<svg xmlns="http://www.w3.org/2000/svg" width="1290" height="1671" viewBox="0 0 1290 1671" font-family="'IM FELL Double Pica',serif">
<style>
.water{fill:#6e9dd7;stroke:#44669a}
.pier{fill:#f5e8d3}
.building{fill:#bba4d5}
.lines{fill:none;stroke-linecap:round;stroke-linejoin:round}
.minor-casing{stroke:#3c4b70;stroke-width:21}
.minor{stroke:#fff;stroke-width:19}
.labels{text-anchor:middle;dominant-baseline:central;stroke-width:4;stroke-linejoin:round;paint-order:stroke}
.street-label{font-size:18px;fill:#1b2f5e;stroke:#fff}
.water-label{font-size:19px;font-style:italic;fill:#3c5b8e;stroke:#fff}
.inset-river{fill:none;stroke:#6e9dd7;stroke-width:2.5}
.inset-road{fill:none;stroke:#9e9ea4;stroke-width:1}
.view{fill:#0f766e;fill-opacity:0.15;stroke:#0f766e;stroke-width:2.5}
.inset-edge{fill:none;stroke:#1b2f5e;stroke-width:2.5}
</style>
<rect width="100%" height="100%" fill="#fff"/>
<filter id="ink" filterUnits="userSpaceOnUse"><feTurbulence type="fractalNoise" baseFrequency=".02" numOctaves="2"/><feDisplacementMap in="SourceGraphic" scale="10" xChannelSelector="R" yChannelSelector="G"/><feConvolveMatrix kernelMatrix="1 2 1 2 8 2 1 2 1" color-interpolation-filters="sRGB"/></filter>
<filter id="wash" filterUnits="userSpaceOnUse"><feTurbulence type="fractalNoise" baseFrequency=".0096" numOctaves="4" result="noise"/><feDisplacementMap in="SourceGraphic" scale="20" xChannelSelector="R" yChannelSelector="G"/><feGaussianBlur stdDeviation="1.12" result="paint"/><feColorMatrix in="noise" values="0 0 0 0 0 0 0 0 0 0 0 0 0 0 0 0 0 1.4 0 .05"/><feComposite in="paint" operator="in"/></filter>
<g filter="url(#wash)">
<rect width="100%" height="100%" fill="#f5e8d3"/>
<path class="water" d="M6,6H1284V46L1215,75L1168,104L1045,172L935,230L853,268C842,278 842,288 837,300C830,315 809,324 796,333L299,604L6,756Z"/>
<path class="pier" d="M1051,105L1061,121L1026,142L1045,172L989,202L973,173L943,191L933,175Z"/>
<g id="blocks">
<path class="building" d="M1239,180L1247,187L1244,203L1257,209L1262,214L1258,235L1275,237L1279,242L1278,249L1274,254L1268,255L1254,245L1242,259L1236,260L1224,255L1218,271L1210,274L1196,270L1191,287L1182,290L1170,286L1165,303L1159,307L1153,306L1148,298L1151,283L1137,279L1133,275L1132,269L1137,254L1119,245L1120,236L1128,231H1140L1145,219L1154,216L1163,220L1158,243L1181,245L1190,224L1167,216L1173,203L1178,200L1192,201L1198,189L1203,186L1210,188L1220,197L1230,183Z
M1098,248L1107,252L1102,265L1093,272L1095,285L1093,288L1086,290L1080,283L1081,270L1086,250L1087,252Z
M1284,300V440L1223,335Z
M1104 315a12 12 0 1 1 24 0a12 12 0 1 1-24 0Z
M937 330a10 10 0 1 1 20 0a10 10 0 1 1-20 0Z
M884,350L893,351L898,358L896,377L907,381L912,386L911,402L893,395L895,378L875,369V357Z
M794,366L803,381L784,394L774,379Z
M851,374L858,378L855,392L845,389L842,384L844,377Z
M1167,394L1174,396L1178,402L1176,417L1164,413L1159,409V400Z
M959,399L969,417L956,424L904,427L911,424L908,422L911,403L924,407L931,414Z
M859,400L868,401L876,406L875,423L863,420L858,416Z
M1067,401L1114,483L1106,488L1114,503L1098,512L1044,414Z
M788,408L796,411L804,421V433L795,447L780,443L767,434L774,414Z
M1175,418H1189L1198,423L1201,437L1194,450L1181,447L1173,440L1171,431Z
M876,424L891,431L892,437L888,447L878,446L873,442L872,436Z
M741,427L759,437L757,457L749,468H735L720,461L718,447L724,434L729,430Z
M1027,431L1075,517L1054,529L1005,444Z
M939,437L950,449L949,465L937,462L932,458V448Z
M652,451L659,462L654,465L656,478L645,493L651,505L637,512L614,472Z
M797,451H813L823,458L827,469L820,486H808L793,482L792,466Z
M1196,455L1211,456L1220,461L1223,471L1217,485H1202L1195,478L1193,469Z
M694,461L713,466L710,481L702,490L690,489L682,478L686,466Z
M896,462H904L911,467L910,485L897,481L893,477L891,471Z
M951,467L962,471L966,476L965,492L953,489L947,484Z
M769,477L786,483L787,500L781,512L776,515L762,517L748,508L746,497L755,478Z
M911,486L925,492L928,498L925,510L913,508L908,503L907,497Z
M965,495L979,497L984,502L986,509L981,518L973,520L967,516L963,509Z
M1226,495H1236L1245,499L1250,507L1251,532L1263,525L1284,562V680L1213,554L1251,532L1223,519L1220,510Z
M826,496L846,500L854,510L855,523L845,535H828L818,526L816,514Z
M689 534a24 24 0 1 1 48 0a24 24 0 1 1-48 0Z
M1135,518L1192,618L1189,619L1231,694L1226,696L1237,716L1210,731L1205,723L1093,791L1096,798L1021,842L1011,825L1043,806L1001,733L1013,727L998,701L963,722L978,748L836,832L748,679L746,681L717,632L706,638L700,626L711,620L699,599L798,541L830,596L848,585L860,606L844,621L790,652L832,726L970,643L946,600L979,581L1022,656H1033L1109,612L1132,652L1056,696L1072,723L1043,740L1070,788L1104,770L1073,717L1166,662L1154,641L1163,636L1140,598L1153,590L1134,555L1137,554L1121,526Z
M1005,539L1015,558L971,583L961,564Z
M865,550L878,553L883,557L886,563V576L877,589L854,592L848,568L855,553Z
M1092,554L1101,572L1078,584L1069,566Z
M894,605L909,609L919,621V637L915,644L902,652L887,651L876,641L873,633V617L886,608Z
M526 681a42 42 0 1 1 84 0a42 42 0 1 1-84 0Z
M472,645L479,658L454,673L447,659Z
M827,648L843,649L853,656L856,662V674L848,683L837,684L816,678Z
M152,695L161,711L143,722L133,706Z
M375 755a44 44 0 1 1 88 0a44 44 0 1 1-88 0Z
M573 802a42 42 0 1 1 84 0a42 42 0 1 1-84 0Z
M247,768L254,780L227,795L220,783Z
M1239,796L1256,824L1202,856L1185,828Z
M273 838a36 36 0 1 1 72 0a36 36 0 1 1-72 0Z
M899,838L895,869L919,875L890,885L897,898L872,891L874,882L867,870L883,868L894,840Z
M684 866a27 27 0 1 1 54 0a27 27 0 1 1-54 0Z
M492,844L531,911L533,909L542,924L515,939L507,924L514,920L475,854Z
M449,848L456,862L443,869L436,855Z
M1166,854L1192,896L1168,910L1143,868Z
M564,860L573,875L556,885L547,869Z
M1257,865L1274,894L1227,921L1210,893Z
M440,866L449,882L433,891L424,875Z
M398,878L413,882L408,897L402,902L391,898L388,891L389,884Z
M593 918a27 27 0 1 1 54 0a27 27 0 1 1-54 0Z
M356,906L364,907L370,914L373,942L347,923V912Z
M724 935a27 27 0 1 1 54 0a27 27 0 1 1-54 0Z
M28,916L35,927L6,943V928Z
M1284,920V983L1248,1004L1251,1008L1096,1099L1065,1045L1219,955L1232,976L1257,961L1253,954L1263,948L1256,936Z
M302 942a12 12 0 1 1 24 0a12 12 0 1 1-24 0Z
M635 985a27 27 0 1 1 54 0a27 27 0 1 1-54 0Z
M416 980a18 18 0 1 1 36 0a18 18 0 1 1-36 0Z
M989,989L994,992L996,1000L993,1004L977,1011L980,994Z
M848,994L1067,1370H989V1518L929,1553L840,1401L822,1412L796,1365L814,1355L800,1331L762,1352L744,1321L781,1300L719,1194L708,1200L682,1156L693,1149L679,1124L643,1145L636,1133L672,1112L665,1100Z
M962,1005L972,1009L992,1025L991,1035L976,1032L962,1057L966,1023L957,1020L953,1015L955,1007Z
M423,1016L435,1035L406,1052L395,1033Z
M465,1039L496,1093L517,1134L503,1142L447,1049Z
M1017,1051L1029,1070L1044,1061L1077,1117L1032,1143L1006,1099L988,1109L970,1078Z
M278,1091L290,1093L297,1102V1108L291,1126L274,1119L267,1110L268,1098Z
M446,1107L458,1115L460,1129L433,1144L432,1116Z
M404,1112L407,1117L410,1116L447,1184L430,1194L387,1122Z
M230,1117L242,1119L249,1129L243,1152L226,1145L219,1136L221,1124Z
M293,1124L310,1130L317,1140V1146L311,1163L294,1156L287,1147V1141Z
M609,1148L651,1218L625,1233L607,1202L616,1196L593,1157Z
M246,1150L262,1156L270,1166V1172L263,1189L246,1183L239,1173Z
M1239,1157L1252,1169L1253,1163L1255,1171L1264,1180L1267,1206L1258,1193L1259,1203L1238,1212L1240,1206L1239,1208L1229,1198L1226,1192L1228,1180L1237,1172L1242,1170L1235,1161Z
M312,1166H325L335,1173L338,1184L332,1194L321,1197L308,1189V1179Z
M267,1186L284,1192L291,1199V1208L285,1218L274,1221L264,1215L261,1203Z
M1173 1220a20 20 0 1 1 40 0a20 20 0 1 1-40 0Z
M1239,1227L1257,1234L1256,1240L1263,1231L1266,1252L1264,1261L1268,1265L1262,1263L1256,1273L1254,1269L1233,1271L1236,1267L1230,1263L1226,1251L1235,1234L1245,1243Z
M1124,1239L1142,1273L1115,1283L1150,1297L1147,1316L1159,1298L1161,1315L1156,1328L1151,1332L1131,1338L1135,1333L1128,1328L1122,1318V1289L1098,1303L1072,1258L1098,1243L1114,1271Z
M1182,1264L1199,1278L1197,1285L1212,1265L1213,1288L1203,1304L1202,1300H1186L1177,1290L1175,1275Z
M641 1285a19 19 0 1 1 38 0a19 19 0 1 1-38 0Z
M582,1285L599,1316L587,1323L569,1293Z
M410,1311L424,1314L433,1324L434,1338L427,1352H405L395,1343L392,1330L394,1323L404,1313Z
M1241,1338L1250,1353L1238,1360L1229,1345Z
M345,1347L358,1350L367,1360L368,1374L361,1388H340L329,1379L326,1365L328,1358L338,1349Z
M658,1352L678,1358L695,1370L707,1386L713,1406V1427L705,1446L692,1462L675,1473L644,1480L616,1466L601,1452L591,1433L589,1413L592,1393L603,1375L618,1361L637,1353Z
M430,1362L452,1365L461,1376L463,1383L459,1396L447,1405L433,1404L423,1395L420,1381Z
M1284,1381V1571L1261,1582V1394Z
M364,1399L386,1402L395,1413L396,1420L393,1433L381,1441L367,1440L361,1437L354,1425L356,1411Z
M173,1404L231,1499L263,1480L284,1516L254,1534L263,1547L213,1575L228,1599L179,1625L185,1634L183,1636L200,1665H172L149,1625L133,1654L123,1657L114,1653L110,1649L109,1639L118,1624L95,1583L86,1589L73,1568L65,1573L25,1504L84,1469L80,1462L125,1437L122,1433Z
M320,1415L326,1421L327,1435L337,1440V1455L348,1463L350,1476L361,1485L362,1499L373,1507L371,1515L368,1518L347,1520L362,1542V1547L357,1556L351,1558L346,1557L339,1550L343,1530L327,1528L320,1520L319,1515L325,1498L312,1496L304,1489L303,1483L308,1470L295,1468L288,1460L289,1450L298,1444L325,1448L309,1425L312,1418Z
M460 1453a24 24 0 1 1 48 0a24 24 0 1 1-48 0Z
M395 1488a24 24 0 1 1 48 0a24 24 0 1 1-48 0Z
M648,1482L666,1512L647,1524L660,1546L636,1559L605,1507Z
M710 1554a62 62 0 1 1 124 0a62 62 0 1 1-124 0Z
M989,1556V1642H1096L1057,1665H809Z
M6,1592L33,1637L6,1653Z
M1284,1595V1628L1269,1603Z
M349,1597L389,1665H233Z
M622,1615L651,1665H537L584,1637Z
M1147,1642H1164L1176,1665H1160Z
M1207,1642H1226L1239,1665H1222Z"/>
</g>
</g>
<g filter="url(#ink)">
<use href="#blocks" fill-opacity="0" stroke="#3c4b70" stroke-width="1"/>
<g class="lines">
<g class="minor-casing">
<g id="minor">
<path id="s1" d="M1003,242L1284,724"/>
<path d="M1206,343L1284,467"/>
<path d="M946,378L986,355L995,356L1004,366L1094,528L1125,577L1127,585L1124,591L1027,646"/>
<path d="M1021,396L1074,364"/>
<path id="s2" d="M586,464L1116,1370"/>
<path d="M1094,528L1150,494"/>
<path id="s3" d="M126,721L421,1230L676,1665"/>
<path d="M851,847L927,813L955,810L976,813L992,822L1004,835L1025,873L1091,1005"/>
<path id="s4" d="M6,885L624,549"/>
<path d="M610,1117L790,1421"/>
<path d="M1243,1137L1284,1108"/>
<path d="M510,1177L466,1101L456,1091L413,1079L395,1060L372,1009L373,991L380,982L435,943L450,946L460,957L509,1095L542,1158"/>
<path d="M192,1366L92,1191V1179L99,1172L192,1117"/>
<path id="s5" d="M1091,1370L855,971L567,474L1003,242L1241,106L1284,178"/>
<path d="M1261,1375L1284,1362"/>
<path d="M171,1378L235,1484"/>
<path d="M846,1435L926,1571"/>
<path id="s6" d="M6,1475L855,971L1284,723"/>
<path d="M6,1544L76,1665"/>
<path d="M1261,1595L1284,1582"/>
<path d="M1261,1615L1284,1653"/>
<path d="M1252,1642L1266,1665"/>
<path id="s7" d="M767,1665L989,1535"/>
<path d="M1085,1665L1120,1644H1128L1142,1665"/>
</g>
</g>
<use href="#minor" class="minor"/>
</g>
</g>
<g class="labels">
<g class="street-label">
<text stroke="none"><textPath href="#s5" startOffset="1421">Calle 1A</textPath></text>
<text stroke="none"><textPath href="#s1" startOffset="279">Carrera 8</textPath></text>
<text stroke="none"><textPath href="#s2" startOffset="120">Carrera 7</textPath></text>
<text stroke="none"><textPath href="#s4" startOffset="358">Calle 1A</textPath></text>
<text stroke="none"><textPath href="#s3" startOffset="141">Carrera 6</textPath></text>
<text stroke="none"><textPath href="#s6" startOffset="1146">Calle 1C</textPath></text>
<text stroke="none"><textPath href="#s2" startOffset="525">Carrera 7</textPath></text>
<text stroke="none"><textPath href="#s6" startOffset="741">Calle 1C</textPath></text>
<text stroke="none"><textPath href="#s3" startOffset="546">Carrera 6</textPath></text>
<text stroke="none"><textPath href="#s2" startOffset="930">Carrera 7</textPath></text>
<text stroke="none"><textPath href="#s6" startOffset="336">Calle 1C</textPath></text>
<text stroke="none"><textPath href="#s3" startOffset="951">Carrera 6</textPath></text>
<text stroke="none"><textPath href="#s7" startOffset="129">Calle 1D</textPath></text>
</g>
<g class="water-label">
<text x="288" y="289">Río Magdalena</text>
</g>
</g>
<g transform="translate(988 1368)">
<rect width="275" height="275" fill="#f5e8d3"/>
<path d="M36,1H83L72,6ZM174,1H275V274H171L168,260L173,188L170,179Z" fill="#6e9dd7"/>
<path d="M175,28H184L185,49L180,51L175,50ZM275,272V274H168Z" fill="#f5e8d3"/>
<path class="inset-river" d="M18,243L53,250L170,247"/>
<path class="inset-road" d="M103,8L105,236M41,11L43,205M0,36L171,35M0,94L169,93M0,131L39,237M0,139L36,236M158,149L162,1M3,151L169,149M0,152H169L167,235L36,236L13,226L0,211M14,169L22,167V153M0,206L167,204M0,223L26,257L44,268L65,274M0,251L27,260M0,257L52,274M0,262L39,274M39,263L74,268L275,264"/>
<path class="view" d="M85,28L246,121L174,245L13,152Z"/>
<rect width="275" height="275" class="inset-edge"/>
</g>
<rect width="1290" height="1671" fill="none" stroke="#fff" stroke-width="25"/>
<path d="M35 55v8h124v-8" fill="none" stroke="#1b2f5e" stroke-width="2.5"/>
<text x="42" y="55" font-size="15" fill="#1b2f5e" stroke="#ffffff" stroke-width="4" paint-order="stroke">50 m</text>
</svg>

● **Your instructions**: What lines in the material above hold the word "type"? Pull them out.

● **Answer for this exercise**:
<filter id="ink" filterUnits="userSpaceOnUse"><feTurbulence type="fractalNoise" baseFrequency=".02" numOctaves="2"/><feDisplacementMap in="SourceGraphic" scale="10" xChannelSelector="R" yChannelSelector="G"/><feConvolveMatrix kernelMatrix="1 2 1 2 8 2 1 2 1" color-interpolation-filters="sRGB"/></filter>
<filter id="wash" filterUnits="userSpaceOnUse"><feTurbulence type="fractalNoise" baseFrequency=".0096" numOctaves="4" result="noise"/><feDisplacementMap in="SourceGraphic" scale="20" xChannelSelector="R" yChannelSelector="G"/><feGaussianBlur stdDeviation="1.12" result="paint"/><feColorMatrix in="noise" values="0 0 0 0 0 0 0 0 0 0 0 0 0 0 0 0 0 1.4 0 .05"/><feComposite in="paint" operator="in"/></filter>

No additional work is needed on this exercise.